Several legacy consumer companies are seeing an unprecedented C-suite churn, with three FMCG majors replacing their India chiefs in the past six days amid intensified competition, tepid growth and global pressure to perform. Three more are set to follow suit.
On Tuesday, Coca-Cola bottler Hindustan Coca-Cola Beverages named Hemant Rupani its chief executive, days after Hindustan Unilever and L’Oreal also announced leadership changes.
Former president at Mondelez South Asia, Rupani is the first external candidate named to lead Coca-Cola’s bottling business. He will succeed Juan Pablo Rodriguez, effective September 8. His appointment comes ahead of Jubilant Bhartia Group consolidating its operations with HCCB after acquiring a 40% stake for Rs 12,500 crore.
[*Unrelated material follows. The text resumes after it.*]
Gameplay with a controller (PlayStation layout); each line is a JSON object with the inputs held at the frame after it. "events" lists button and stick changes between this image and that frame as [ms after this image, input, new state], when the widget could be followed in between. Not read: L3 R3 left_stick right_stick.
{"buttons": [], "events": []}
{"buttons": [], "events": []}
Meanwhile, long-serving heads of Nestlé and Wipro Consumer Care & Lighting are retiring in the coming months, paving the way for new faces at the helm.
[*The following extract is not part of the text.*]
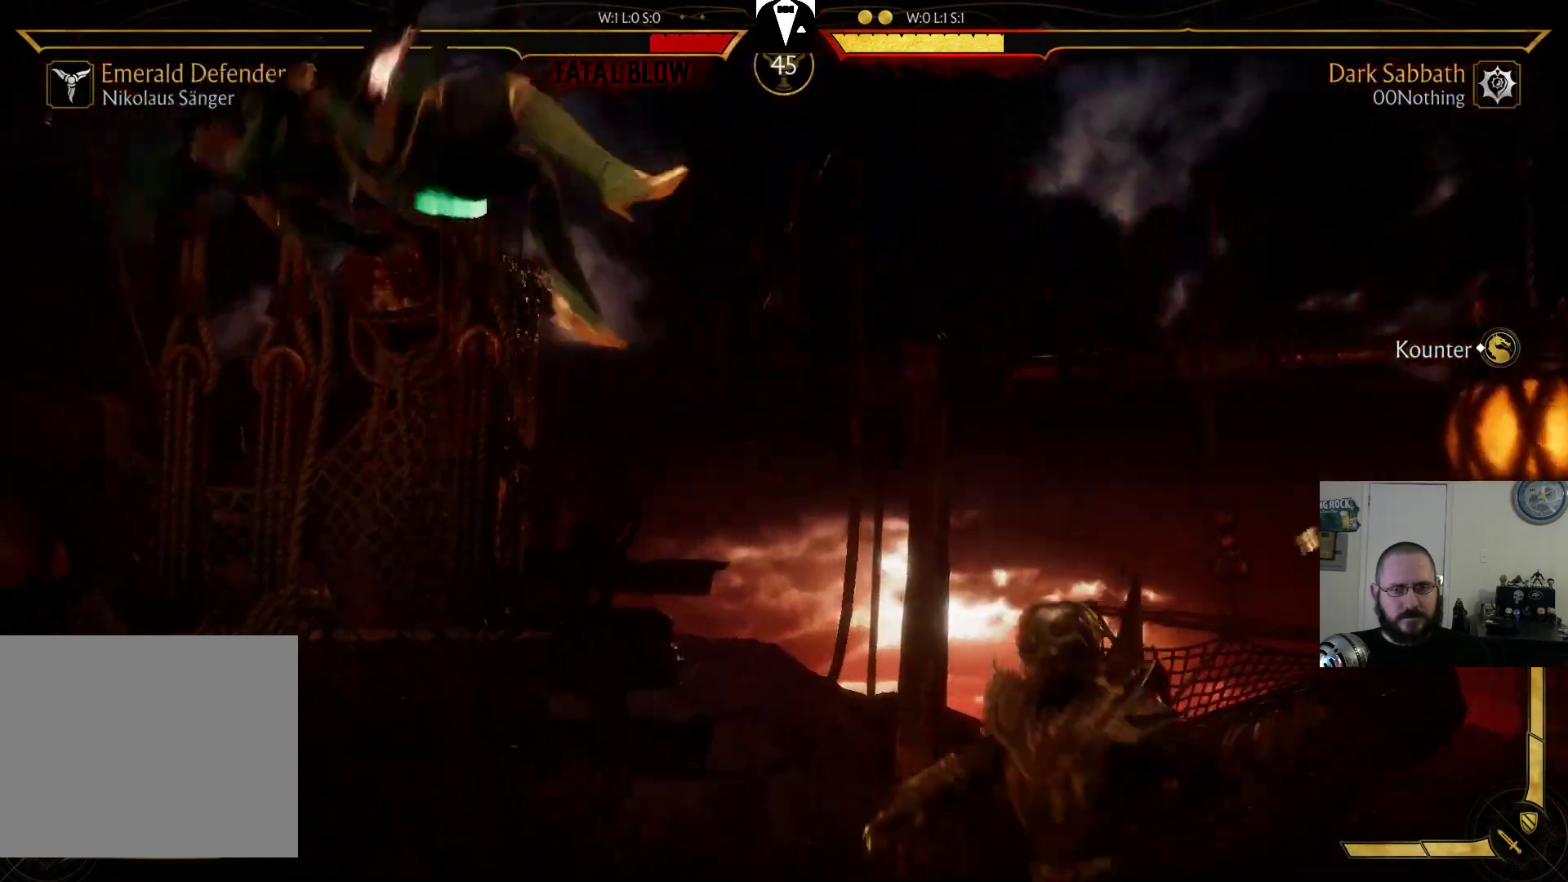
{"buttons": [], "events": []}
Haleon (formerly GlaxoSmithKline Consumer Healthcare) is also expected to see a leadership transition.
All this comes amid a prolonged slowdown in the fast-moving consumer goods (FMCG) sector, increasing pressure on companies to tweak their business models in line with changing consumption patterns and increasing influence of technology.
He pointed to changes in long-standing consumption patterns disrupting the FMCG business. “Quick commerce, premiumisation, the growth of D2C brands and the rise of Gen Z consumption have all led to changes in traditional FMCG business models,” Ramanathan said.
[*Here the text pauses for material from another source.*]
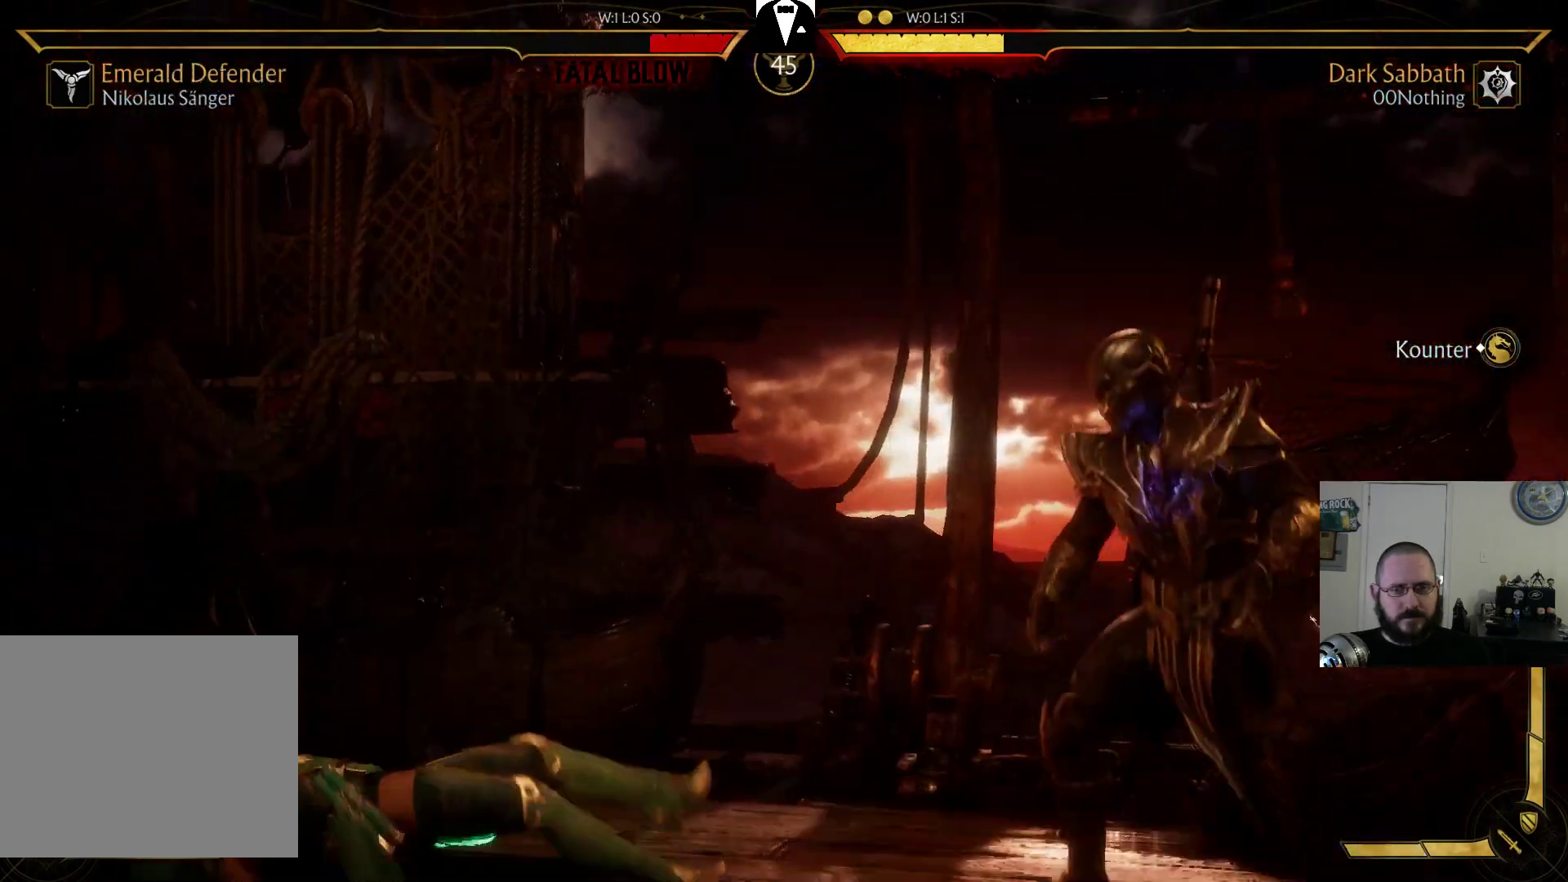
{"buttons": ["DPAD_UP", "DPAD_LEFT"], "events": [[467, "DPAD_LEFT", "down"], [467, "DPAD_UP", "down"]]}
Shiv Shivakumar, former head of PepsiCo and Nokia and now operating partner at private equity firm Advent International, noted that the industry has been “growing slower than India’s real GDP for the last four years.” “The FMCG sector is…(still) running on a 2000s playbook,” he said. “The sector needs consumer technology thinking.”
However, Shivakumar emphasised that a leadership change may not be the solution. “FMCG companies could buy short-term solace with CEO changes, but the skills and capabilities for a consumer technology world are missing,” he said.
Over the past year, demand in urban markets — which account for nearly two-thirds the sales of most FMCG companies — moderated, largely due to a high base, low wage growth and consumers cutting down on discretionary spending amid inflationary pressure.
With the broader industry not growing much, companies are under pressure to increase their market share and margins to grow their business. While most legacy firms have managed to retain significant share in their respective categories, regional and digital-only brands have been chipping away at their dominance, whether it’s noodles, tea, soft drinks, biscuits or cosmetics. And this is over and above slowing sales in cities.
Changes Galore
Experts believe companies need fresh ideas to overcome these challenges. The new CEOs will have their hands full.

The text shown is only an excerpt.